Using the records that appear below, write out exactly the lines from the one with "### API Performance" through the one with "- **Error Rate**: < 1% under normal load", keeping both end lines.
★ ★ ★
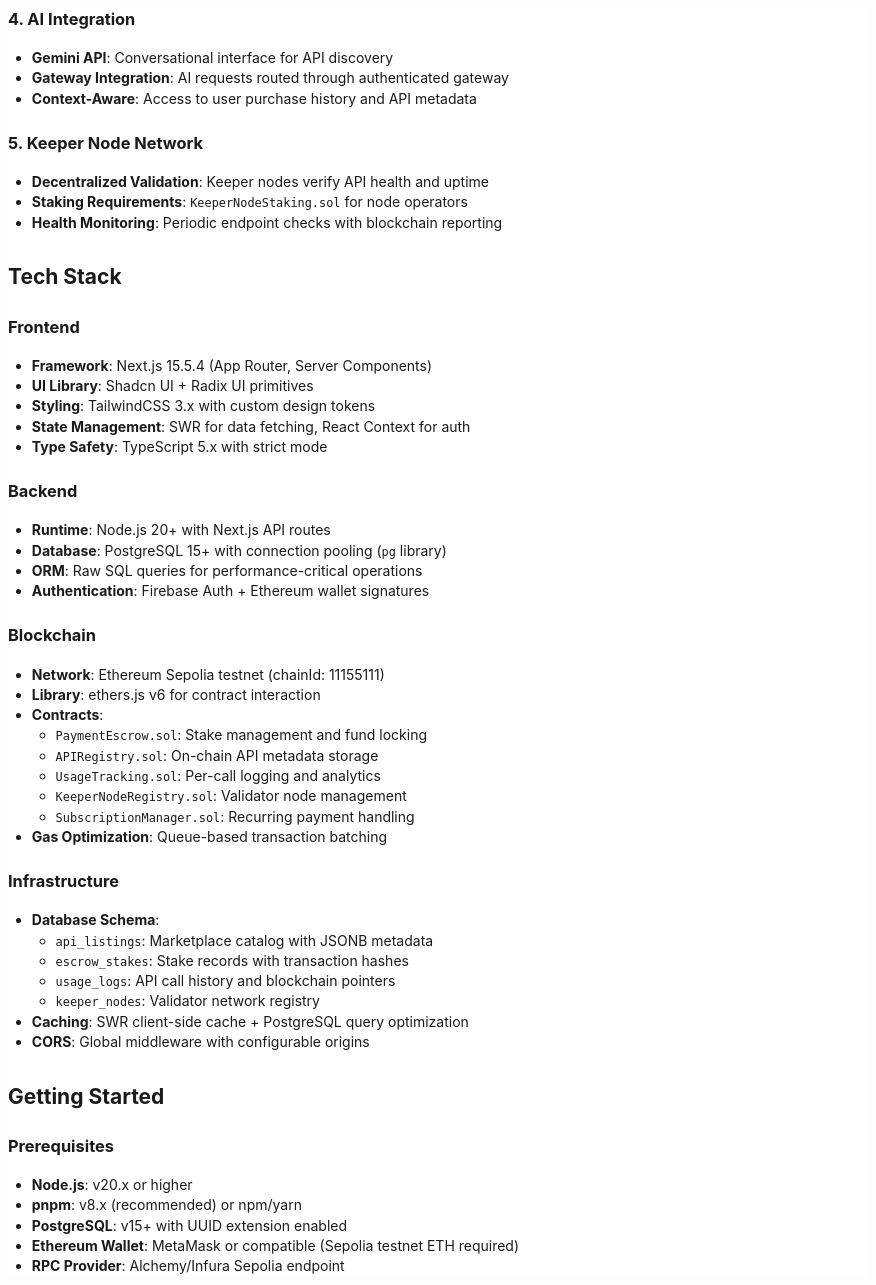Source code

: ### 4. **AI Integration**
- **Gemini API**: Conversational interface for API discovery
- **Gateway Integration**: AI requests routed through authenticated gateway
- **Context-Aware**: Access to user purchase history and API metadata

### 5. **Keeper Node Network**
- **Decentralized Validation**: Keeper nodes verify API health and uptime
- **Staking Requirements**: `KeeperNodeStaking.sol` for node operators
- **Health Monitoring**: Periodic endpoint checks with blockchain reporting

## Tech Stack

### Frontend
- **Framework**: Next.js 15.5.4 (App Router, Server Components)
- **UI Library**: Shadcn UI + Radix UI primitives
- **Styling**: TailwindCSS 3.x with custom design tokens
- **State Management**: SWR for data fetching, React Context for auth
- **Type Safety**: TypeScript 5.x with strict mode

### Backend
- **Runtime**: Node.js 20+ with Next.js API routes
- **Database**: PostgreSQL 15+ with connection pooling (`pg` library)
- **ORM**: Raw SQL queries for performance-critical operations
- **Authentication**: Firebase Auth + Ethereum wallet signatures

### Blockchain
- **Network**: Ethereum Sepolia testnet (chainId: 11155111)
- **Library**: ethers.js v6 for contract interaction
- **Contracts**:
  - `PaymentEscrow.sol`: Stake management and fund locking
  - `APIRegistry.sol`: On-chain API metadata storage
  - `UsageTracking.sol`: Per-call logging and analytics
  - `KeeperNodeRegistry.sol`: Validator node management
  - `SubscriptionManager.sol`: Recurring payment handling
- **Gas Optimization**: Queue-based transaction batching

### Infrastructure
- **Database Schema**:
  - `api_listings`: Marketplace catalog with JSONB metadata
  - `escrow_stakes`: Stake records with transaction hashes
  - `usage_logs`: API call history and blockchain pointers
  - `keeper_nodes`: Validator network registry
- **Caching**: SWR client-side cache + PostgreSQL query optimization
- **CORS**: Global middleware with configurable origins

## Getting Started

### Prerequisites
- **Node.js**: v20.x or higher
- **pnpm**: v8.x (recommended) or npm/yarn
- **PostgreSQL**: v15+ with UUID extension enabled
- **Ethereum Wallet**: MetaMask or compatible (Sepolia testnet ETH required)
- **RPC Provider**: Alchemy/Infura Sepolia endpoint
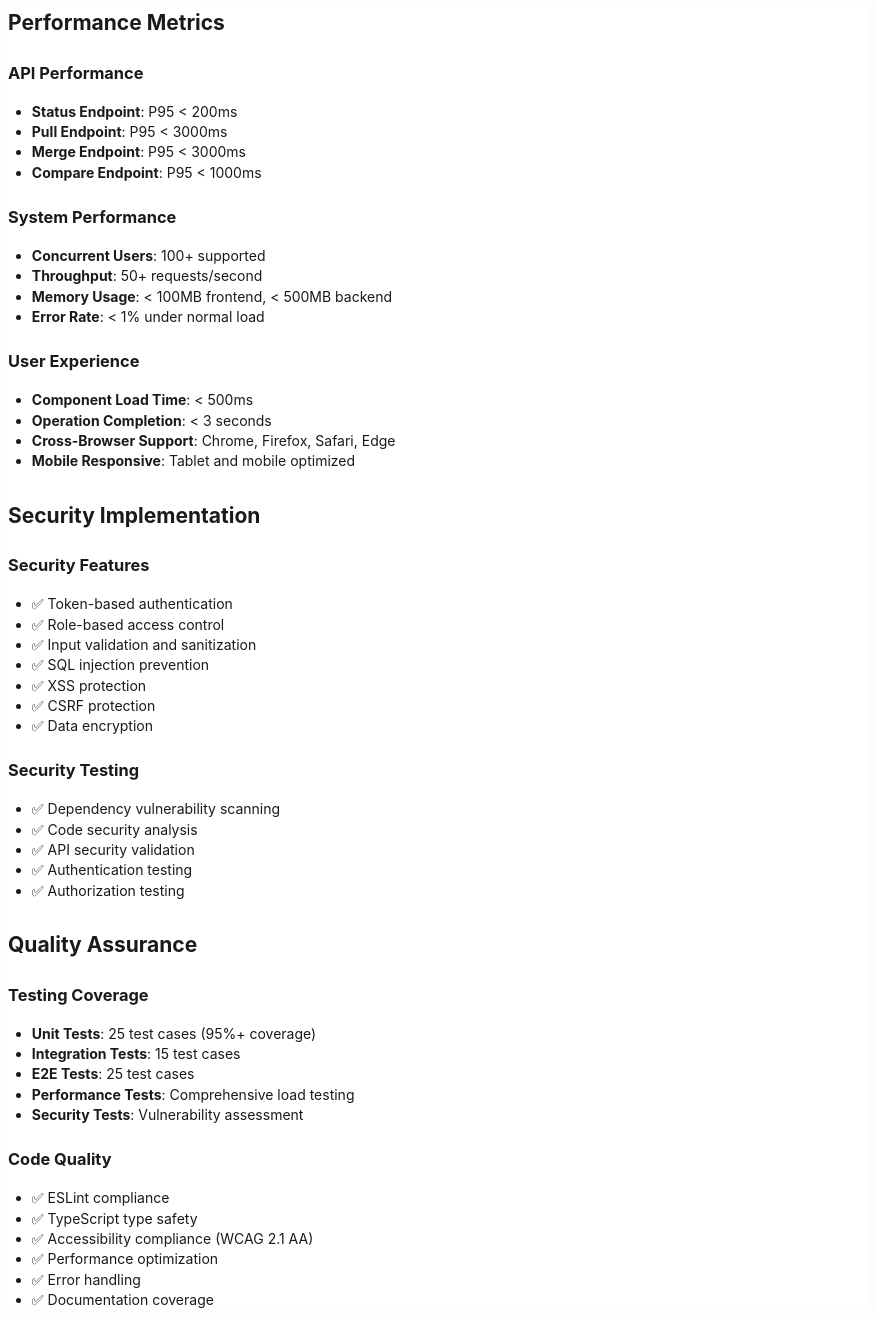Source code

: ## Performance Metrics

### API Performance
- **Status Endpoint**: P95 < 200ms
- **Pull Endpoint**: P95 < 3000ms
- **Merge Endpoint**: P95 < 3000ms
- **Compare Endpoint**: P95 < 1000ms

### System Performance
- **Concurrent Users**: 100+ supported
- **Throughput**: 50+ requests/second
- **Memory Usage**: < 100MB frontend, < 500MB backend
- **Error Rate**: < 1% under normal load

### User Experience
- **Component Load Time**: < 500ms
- **Operation Completion**: < 3 seconds
- **Cross-Browser Support**: Chrome, Firefox, Safari, Edge
- **Mobile Responsive**: Tablet and mobile optimized

## Security Implementation

### Security Features
- ✅ Token-based authentication
- ✅ Role-based access control
- ✅ Input validation and sanitization
- ✅ SQL injection prevention
- ✅ XSS protection
- ✅ CSRF protection
- ✅ Data encryption

### Security Testing
- ✅ Dependency vulnerability scanning
- ✅ Code security analysis
- ✅ API security validation
- ✅ Authentication testing
- ✅ Authorization testing

## Quality Assurance

### Testing Coverage
- **Unit Tests**: 25 test cases (95%+ coverage)
- **Integration Tests**: 15 test cases
- **E2E Tests**: 25 test cases
- **Performance Tests**: Comprehensive load testing
- **Security Tests**: Vulnerability assessment

### Code Quality
- ✅ ESLint compliance
- ✅ TypeScript type safety
- ✅ Accessibility compliance (WCAG 2.1 AA)
- ✅ Performance optimization
- ✅ Error handling
- ✅ Documentation coverage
★ ★ ★
• [Your solution]:
### API Performance
- **Status Endpoint**: P95 < 200ms
- **Pull Endpoint**: P95 < 3000ms
- **Merge Endpoint**: P95 < 3000ms
- **Compare Endpoint**: P95 < 1000ms

### System Performance
- **Concurrent Users**: 100+ supported
- **Throughput**: 50+ requests/second
- **Memory Usage**: < 100MB frontend, < 500MB backend
- **Error Rate**: < 1% under normal load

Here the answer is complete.